C’est l’histoire d’une femme qui se sent victime d’une escroquerie: son demi-frère et sa société immobilière l’empêchent de connaître la valeur réelle des actions qui lui ont été léguées. C’est le combat d’une femme qui se heurte à l’opacité – quasi unanime – de son avocat, d’experts comptables, de juges. Tout un petit monde lausannois qui rechigne à mettre son nez dans les affaires bien peu transparentes d’un notable immobilier de la place.
Michèle Herzog, à Pully, a hérité le dixième des actions d’une société anonyme. Le dixième d’une société immobilière qui ne vaut, lui dit-on, que 1’448’000 francs. Elle conteste cette estimation car, bizarrement, on lui cache la pièce 203, soit l’inventaire complet des titres que la société détenait. On passe sous silence des participations, dont la valeur atteindrait plusieurs millions de francs. La légataire a mené d’innombrables procédures dans le canton de Vaud. Elles n’ont pas abouti.
C’est en 2008 que Michèle Herzog, deux enfants adultes, informaticienne de profession, reçoit enfin son legs: des actions au porteur d’une valeur nominale de 25’000 francs. Elles lui sont léguées par feu son beau-père – le mari de sa mère – décédé en 2003, propriétaire d’une société immobilière.
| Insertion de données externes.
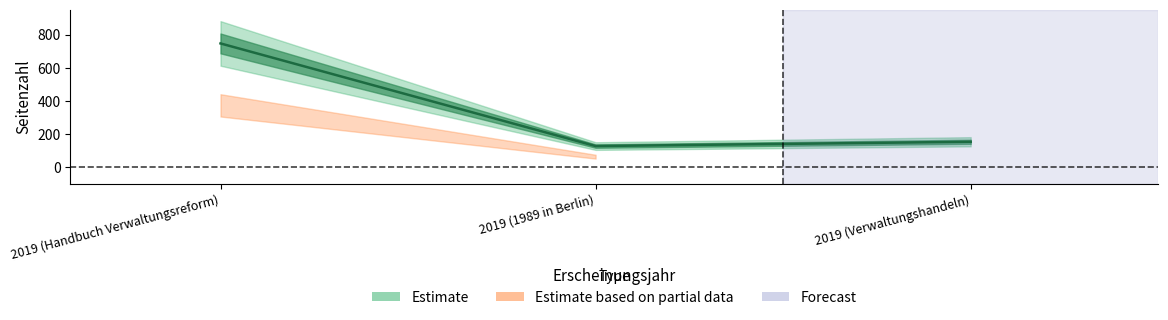

Does the chart have visible grid lines?

No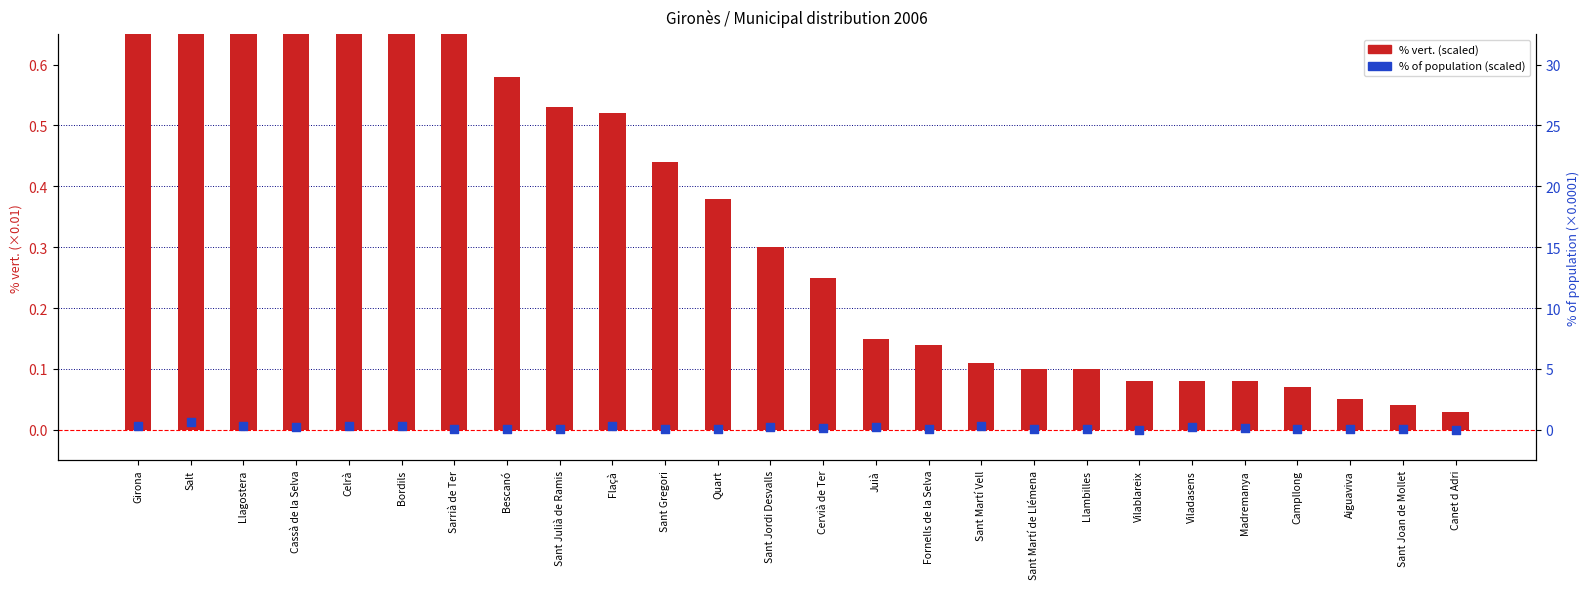

At which category is the sum across all series the highest?

Girona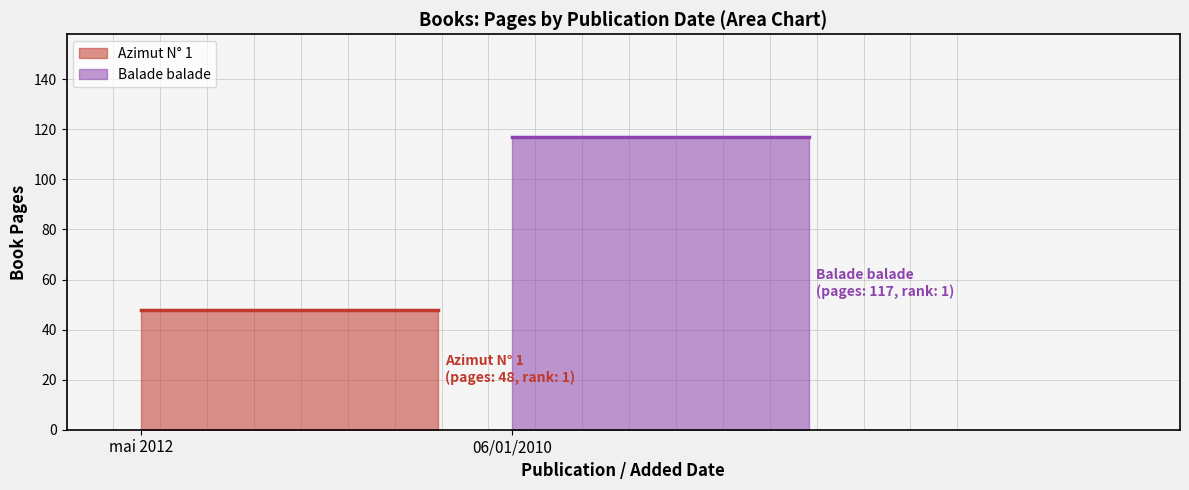

How many distinct data groups are displayed?

2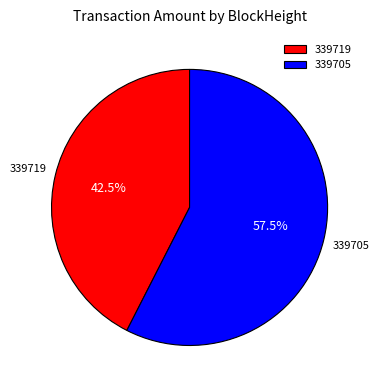

To the nearest percent, what is the combined percentage of 339705 and 339719?

100%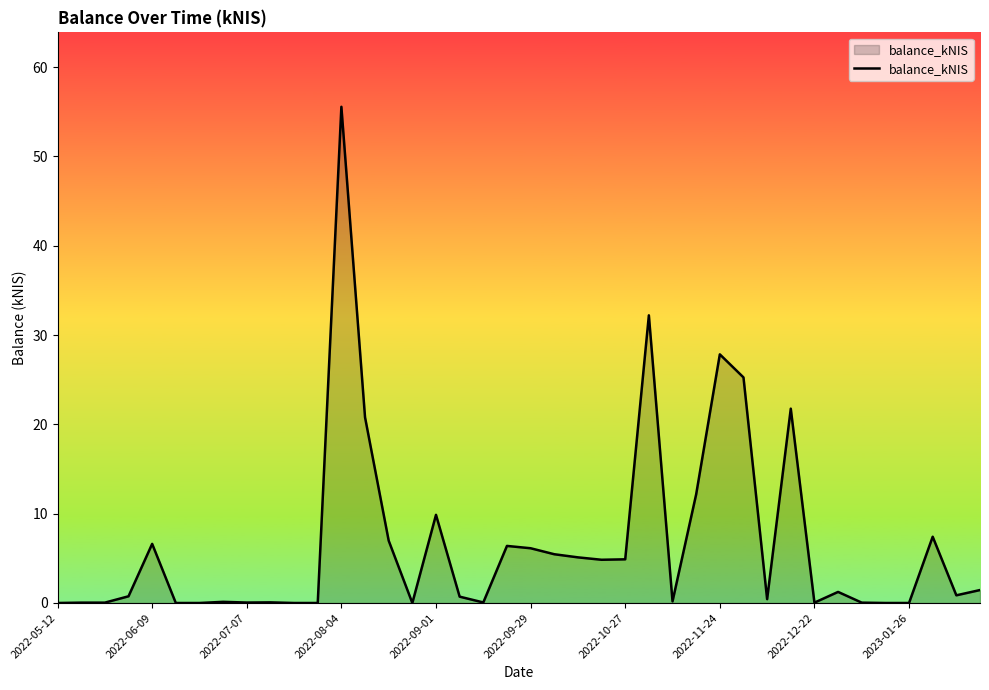

How many lines are shown in the chart?

1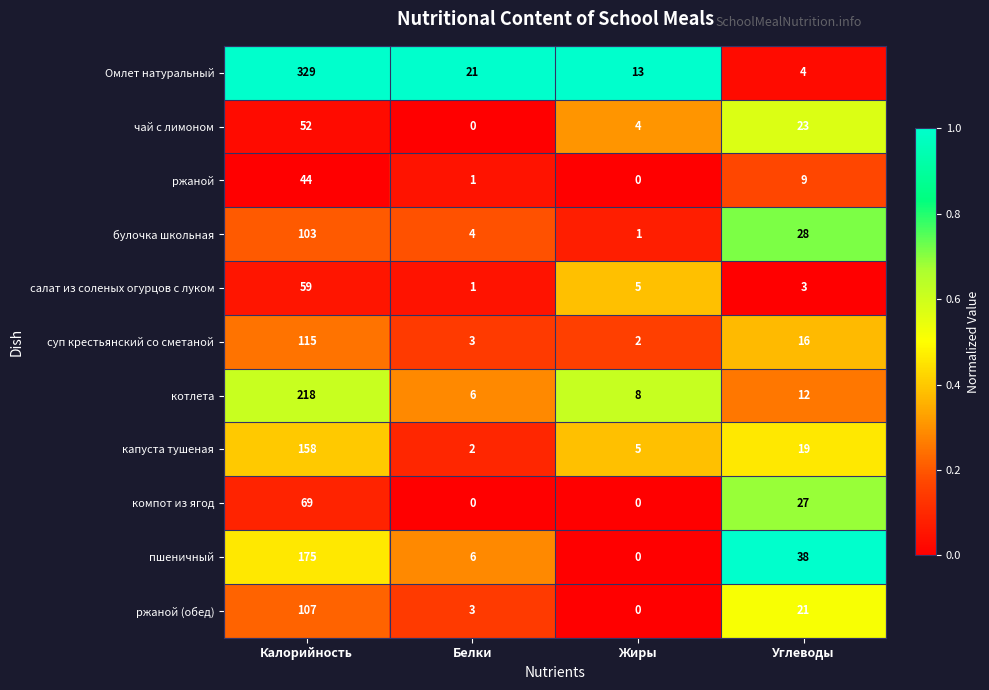

What is the difference between the second highest and second lowest values in the ржаной series?

8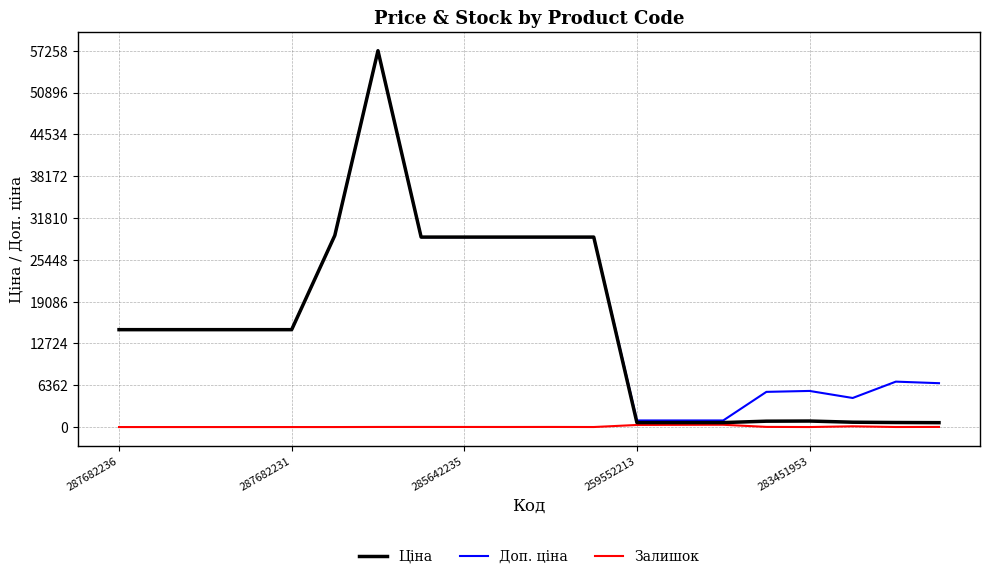

What are all the series names shown in the legend?

Ціна, Доп. ціна, Залишок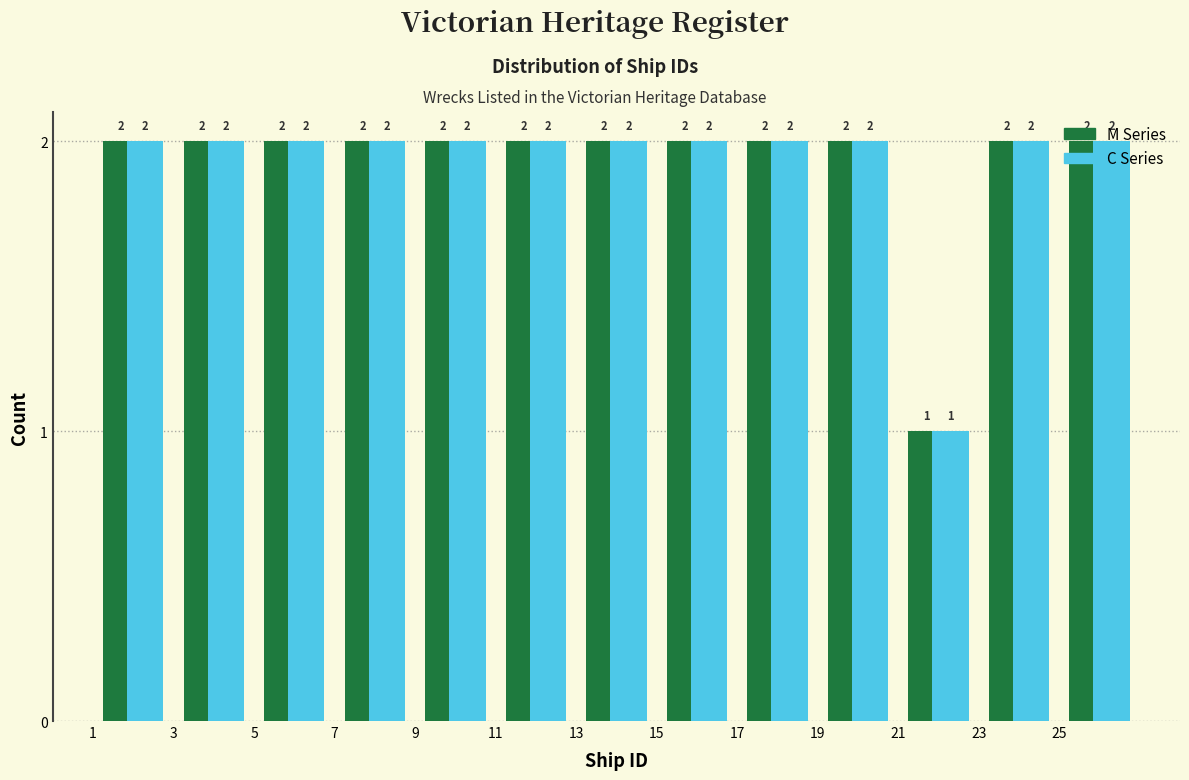

What is the height of the M Series bar covering 19 to 21 on the x-axis?

2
Aujourd’hui encore, bien que se retrouvant pratiquement sur la paille, sans travail, menacée d’expulsion de son appartement, la Vaudoise ne cherche pas à négocier ses titres, s’estimant victime d’une escroquerie. Elle ne veut pas céder ses actions à un prix trop bas, calculé sur la valeur d’une société qui vaut, pense-t-elle, bien plus qu’on veut lui faire croire.
Revenons à la succession. Par testament olographe, le propriétaire a légué 70 % de sa société immobilière à son fils Arnold*, et 10 % à chacune de ses filles (trois sœurs ou demi-sœurs). Combien valait réellement la société immobilière? Michèle a besoin de le savoir pour connaître la valeur des actions qu’elle a reçues, et que son demi-frère Arnold se proposait de lui racheter. Au 31 décembre 2001, un peu plus d’une année avant le décès du père et avec l’accord de ce dernier, Arnold avait transféré dans sa propre société pratiquement tous les actifs et passifs de la société immobilière de son père, sauf une société. Une forme d’avance sur héritage.
Dans la convention de cession, à la demande de son père qui veut que les biens qu’il reprend de la société soient payés à leur valeur vénale, il s’engage à faire apprécier ces biens à la date du transfert, à leur plus juste valeur. Mais Arnold ne tiendra pas parole. Lors du partage, pour les biens transférés, il produira une valorisation de 870’000 francs faite par l’expert fiscal R. une année avant le transfert. Ce qui signifie qu’entre-temps, des biens ont pu disparaître du bilan. Ou alors être transférés dans la société sans jamais être estimés.